Melissa Harris-Perry: Mary Kathryn, let me ask just one last question. What are the key changes, from what you've seen here, that need to happen from top-down or from bottom-up, particularly given this question of sovereignty and jurisdiction that we just discussed?
Mary Kathryn Nagle: I really appreciate that question because it's one thing to talk about the problem, but we love talking about the solution because we want to save lives. I don't want to just keep appearing on these programs every time a native woman or girl is murdered, we want to stop it from happening.
My other client that I represent on a daily basis is the National Indigenous Women's Resource Center, NIWRC, headquartered in Montana. They're a national nonprofit working to end violence against native women and girls. One of the main goals we have is the reauthorization of the Violence Against Women Act, we are actively working and advocating for Congress to restore the tribal criminal jurisdiction over non-Indians that the Supreme Court took away in 1978, and we've made great progress.
Of course, we got a House version of that bill, H.R.1620 through the House, it's bipartisan Republicans and Democrats supported restoration of tribal criminal jurisdiction for many crimes that ultimately result in homicide, including trafficking, stranger sexual assault, and child abuse, elder abuse. That bill is stalled in the Senate right now, we have heard good news that Republicans and Democrats are trying to work together, but it has taken quite some time, and we're still advocating for the Senate to prioritize this critical bill.
I would also say that while we're working to restore tribal criminal jurisdiction, we need more funding for our tribal governments because the federal laws that are in place, our tribal governments, tribal law enforcement, tribal victim services programs are not funded at the same levels that the State and federal are, and that's simply because, in many instances, our tribal nations are not lawfully permitted to collect income tax, sales tax, property tax from anyone within their borders the same way States are and the federal government is.
The final thing I would say is our families have struggled with United States Attorney's Offices and the FBI to get the respect and the treatment they deserve when one of their loved ones is murdered. I represent the family of Lindsay Whiteman. The FBI would not answer her mother's calls for help or do a real interview. They came to the funeral and tried to talk to a few people at a funeral. When people were reluctant to talk at a funeral, they decided there was no point in doing any kind of investigation, and did not come back to talk to the family further or any other eyewitnesses.

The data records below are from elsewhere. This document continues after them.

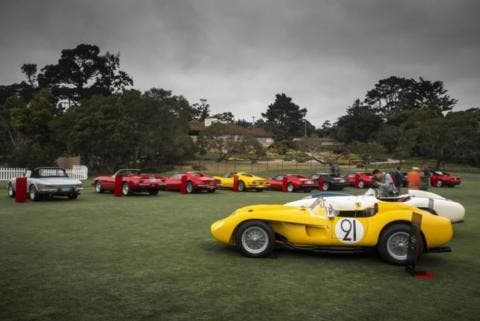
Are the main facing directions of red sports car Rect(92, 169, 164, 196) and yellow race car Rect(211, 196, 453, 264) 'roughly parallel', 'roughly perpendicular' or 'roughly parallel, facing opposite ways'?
roughly parallel

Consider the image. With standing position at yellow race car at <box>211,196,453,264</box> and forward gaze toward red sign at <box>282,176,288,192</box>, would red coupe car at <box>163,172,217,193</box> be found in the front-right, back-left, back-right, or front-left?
front-left

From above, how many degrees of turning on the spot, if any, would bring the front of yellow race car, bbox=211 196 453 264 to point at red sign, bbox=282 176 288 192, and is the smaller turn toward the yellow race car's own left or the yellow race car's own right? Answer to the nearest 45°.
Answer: approximately 90° to the yellow race car's own right

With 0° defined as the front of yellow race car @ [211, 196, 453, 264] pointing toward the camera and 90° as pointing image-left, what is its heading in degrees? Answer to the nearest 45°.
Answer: approximately 90°

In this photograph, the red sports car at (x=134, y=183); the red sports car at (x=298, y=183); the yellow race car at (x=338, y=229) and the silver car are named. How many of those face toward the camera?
0
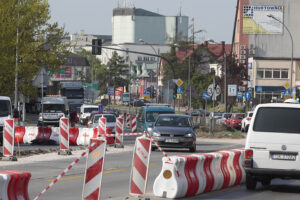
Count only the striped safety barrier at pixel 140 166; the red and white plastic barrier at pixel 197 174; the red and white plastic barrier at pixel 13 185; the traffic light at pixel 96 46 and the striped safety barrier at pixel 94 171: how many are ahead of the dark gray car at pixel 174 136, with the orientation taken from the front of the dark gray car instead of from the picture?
4

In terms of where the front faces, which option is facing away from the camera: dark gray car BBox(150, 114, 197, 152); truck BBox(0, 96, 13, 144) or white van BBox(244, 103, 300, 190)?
the white van

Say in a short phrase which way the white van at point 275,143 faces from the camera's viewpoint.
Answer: facing away from the viewer

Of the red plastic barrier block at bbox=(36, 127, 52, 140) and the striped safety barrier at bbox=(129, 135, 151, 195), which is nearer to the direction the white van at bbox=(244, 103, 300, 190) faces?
the red plastic barrier block

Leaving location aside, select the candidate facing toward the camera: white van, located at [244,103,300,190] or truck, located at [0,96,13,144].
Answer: the truck

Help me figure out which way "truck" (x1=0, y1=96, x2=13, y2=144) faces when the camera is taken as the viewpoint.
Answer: facing the viewer

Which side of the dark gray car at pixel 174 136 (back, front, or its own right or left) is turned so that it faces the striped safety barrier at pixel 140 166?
front

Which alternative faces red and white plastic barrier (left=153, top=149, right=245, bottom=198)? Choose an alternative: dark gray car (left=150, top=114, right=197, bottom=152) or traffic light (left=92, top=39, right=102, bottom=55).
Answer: the dark gray car

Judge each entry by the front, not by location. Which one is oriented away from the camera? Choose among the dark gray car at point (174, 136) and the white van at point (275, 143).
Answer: the white van

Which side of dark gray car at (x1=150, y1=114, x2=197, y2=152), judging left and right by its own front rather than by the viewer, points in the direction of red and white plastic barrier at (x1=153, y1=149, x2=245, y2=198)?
front

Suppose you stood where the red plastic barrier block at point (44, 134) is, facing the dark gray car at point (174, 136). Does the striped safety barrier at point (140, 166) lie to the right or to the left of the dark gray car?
right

Two years later, after really not conducting an investigation, they showed up at Lindsay's brother's workplace and just showed up where he was working, there on the Blackfeet Reservation in Montana, and said, "Here is the clothing that your sister was wearing the day she died. We're done with our investigation." That's how the FBI is handling these cases. That's not going to change unless from the very top, from President Biden himself, he demands that kind of change.
In order to carry that out, you're going to have to put native people who have experience in this specific crisis at the top echelons of the FBI in the United States Department of Justice. The Biden Administration has yet to do that, until that happens and tell people who are subject matter experts and who care about prioritizing this crisis, this particular crisis, get placed at the top of those federal agencies, change will not happen in those federal agencies. It's been this way for decades, and it's going to take actual people with the subject matter expertise being placed in those spots for real change to occur.
Melissa Harris-Perry: Mary Kathryn Nagle, Partner at Pipestem and Nagel Law, the firms specializing in tribal sovereignty of native nations and peoples. Thank you for joining us.
Mary Kathryn Nagle: Thanks so much for having me.